I have commented before on our culture’s instantaneity and its weakening of artistic memory. On-demand art, via Spotify stream, Amazon order or online publication, allows us to consume more (while also limiting intake to our perceived preferences); yet it also tends to hamper complex digestion of thing things we consume. The lack of cultural investment truncates experience and leads to a weightless rendering. Going to the bookstore, waiting in line to see the movie, buying a record and having to scrutinize it because it was the only option — all these processes subjectivize art into an attenuated adventure and are bound in our mind by a larger memory. Various art emporia, says Sven Birkerts, were not only commercial enterprises, “[they] also symbolized the presence, the value, of their product in the community.” The semi-scrupulous click flashes across the mind as a starburst, slighting the intellect and dictating the experience to come. If art fails to stimulate us in a period commensurate with its procurement, we abandon it. Speed influences how we are disposed to think about art, and now, with all of it summoned on a whim, our minds have become equally fickle.
Marshal McLuhan, 20th-century media theorist, was one of the first to link technology’s schemata to our own: “It is not only our material environment that is transformed by our machinery. We take our technology into the deepest recesses of our souls. Our view of reality, our structures of meaning, our sense of identity — all are touched and transformed by the technologies which we have allowed to mediate between ourselves and the world. We create machines in our own image and they, in turn, recreate us in theirs.”
McLuhan’s statement represents less of a dystopian prophecy than a logical assessment. Why should humans think they can create without being influenced by their creation? Technology is just another a manifestation of our ceaseless desire towards omniscience. Ever since we created God, he has engendered a generous amount of human aspiration, and technology has become our best lurch toward the heavens; yet it ironically remains a machinery so distant from our capabilities that it becomes as laughable as its qualities are unrealizable. As Frederick Douglass said, “man is worked upon by what he works on,” and technology has manipulated us, quite appropriately, into skimmers. The Internet realizes omniscience because of its inhumanity; its effect on the limited human mind reduces thought to recall, equating omniscience with an ocean of meaningless fact.

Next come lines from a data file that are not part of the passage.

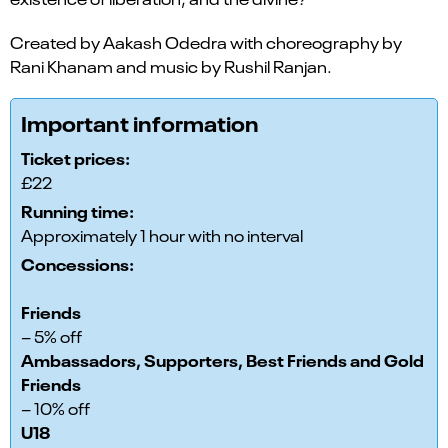
Created by Aakash Odedra with choreography by
Rani Khanam and music by Rushil Ranjan.
Important information
Ticket prices:
£22
Running time:
Approximately 1 hour with no interval
Concessions:
Friends
– 5% off
Ambassadors, Supporters, Best Friends and Gold
Friends
– 10% off
U18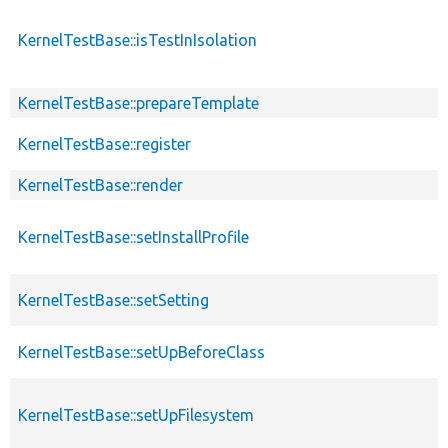
KernelTestBase::isTestInIsolation
KernelTestBase::prepareTemplate
KernelTestBase::register
KernelTestBase::render
KernelTestBase::setInstallProfile
KernelTestBase::setSetting
KernelTestBase::setUpBeforeClass
KernelTestBase::setUpFilesystem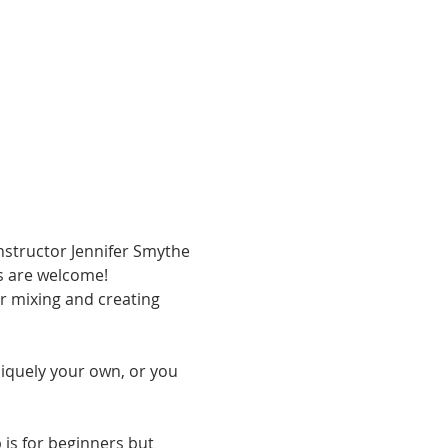
Instructor Jennifer Smythe 
es are welcome! 
or mixing and creating 
iquely your own, or you 
 is for beginners but 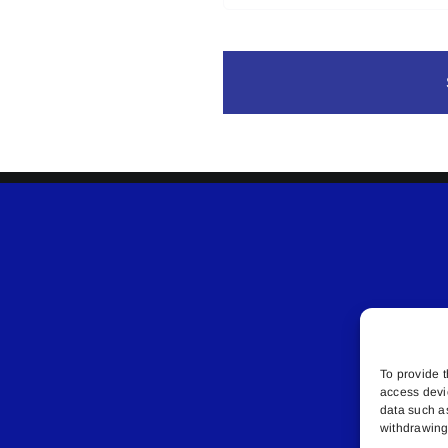
To provide t
access devi
data such a
withdrawing 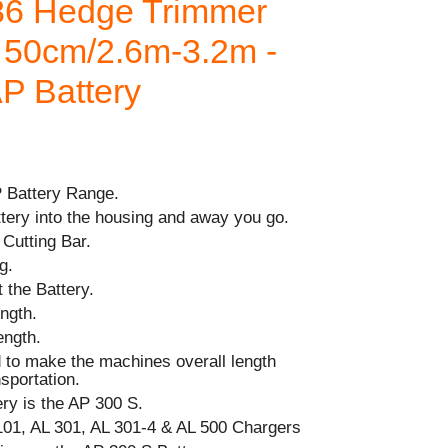
86 Hedge Trimmer
l 50cm/2.6m-3.2m -
AP Battery
P Battery Range.
ttery into the housing and away you go.
Cutting Bar.
g.
 the Battery.
ngth.
ength.
d to make the machines overall length
sportation.
y is the AP 300 S.
101, AL 301, AL 301-4 & AL 500 Chargers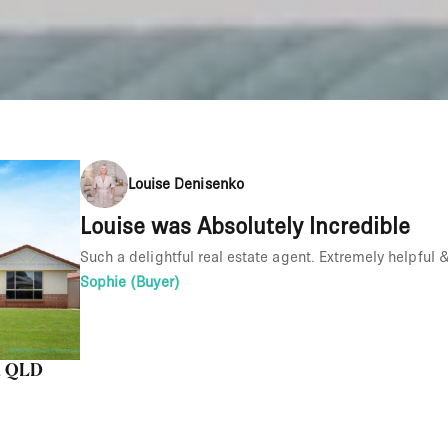
Louise Denisenko
Louise was Absolutely Incredible
Such a delightful real estate agent. Extremely helpful
Sophie (Buyer)
nd QLD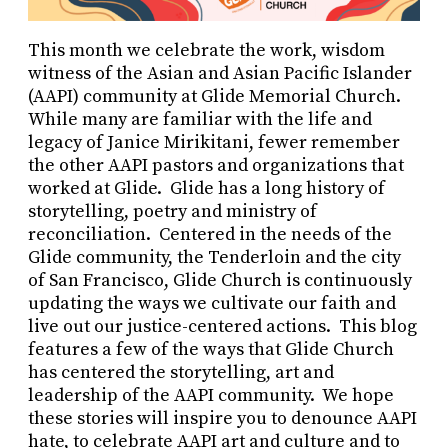
This month we celebrate the work, wisdom
witness of the Asian and Asian Pacific Islander
(AAPI) community at Glide Memorial Church.
While many are familiar with the life and
legacy of Janice Mirikitani, fewer remember
the other AAPI pastors and organizations that
worked at Glide. Glide has a long history of
storytelling, poetry and ministry of
reconciliation. Centered in the needs of the
Glide community, the Tenderloin and the city
of San Francisco, Glide Church is continuously
updating the ways we cultivate our faith and
live out our justice-centered actions. This blog
features a few of the ways that Glide Church
has centered the storytelling, art and
leadership of the AAPI community. We hope
these stories will inspire you to denounce AAPI
hate, to celebrate AAPI art and culture and to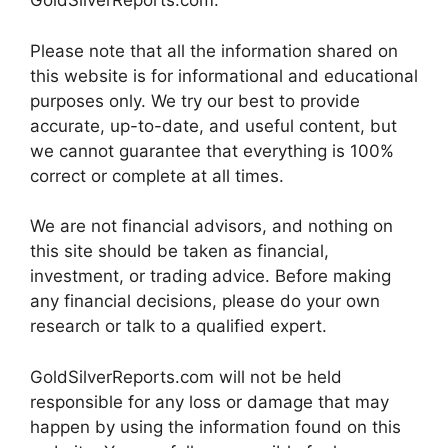
GoldSilverReports.com.
Please note that all the information shared on
this website is for informational and educational
purposes only. We try our best to provide
accurate, up-to-date, and useful content, but
we cannot guarantee that everything is 100%
correct or complete at all times.
We are not financial advisors, and nothing on
this site should be taken as financial,
investment, or trading advice. Before making
any financial decisions, please do your own
research or talk to a qualified expert.
GoldSilverReports.com will not be held
responsible for any loss or damage that may
happen by using the information found on this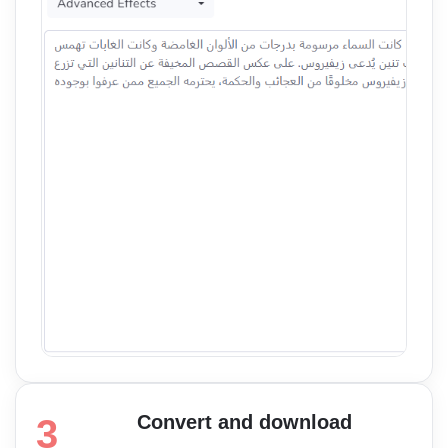
Convert and download
3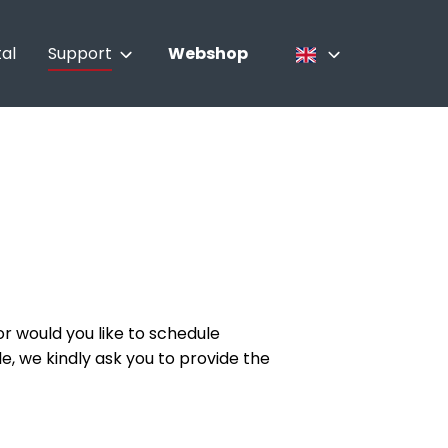
al
Support
Webshop
Contact
Nederlands
Culinary advisor
Français
Service
English
r would you like to schedule
le, we kindly ask you to provide the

Since systems and circuits dominate our increasingly digital experience of the world, they sap from us the vital texture of memory. Online, individual humanity is subsumed by the collective, forming a dull and reliant self, dependent on network instead of nuance. The hive-mind escapism banalizes opinion and makes the individual an artifact, while art becomes curated by an algorithm, quicker than you can click, but quick enough to trick the imagination into thinking it’s working. We now lack confidence in knowledge because there exists a “specter of mass existence,” (Birkerts) that looms over our timid strand of self-actualization. How do we invest in art if we can’t formulate a stable opinion? The analog era existed in the physical world, but now it is either hidden behind the screen or mediated through it.

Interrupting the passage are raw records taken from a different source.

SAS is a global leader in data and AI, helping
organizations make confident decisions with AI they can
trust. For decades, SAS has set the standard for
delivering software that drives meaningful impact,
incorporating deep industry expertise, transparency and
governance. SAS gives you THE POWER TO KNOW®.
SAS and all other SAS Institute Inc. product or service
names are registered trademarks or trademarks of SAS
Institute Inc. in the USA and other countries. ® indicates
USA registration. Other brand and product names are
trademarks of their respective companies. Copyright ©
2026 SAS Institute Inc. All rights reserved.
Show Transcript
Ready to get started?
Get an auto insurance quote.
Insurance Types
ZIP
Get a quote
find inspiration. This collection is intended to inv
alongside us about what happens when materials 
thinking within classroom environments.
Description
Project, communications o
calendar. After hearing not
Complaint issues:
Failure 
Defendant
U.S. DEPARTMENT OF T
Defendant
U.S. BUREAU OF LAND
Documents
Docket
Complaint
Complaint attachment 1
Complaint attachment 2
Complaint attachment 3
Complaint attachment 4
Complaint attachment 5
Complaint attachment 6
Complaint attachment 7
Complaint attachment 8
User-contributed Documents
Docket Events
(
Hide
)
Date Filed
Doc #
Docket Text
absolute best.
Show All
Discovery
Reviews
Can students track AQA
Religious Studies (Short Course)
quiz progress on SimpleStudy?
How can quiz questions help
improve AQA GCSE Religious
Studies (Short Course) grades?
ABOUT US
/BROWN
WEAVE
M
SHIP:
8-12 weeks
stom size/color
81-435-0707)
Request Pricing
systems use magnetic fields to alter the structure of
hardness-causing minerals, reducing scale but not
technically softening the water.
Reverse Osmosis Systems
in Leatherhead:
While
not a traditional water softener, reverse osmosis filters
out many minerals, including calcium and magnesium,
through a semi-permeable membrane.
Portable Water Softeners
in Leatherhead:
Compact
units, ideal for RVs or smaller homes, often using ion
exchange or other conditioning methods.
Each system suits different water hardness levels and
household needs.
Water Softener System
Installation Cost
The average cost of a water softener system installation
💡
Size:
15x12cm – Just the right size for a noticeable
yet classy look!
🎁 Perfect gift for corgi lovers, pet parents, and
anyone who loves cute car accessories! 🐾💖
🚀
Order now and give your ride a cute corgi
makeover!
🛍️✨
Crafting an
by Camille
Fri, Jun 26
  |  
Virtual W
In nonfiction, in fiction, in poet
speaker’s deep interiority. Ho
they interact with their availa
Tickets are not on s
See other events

It is often espoused that objective knowledge and ideological templates alone cannot sustain human existence. There must be room for subjectivity and change — as products of nature we require such allowances; yet as animals capable of reason, we often try to suppress them. The screen has diluted subjective life into a life presented instead of generated. We tune our inner life to the Internet’s proffered waves of experience. Everything, including our personal life, is framed by technology. No longer our instrument, technology has become our god, or rather, as Nicolas Carr says, “It is so much our servant that it would seem churlish to notice it is also our master.” It is indeed our master, trapping the mind in its unrealizable framework, replacing memory with sights, vision with image. Carr also says, “Outsource memory, and culture withers.”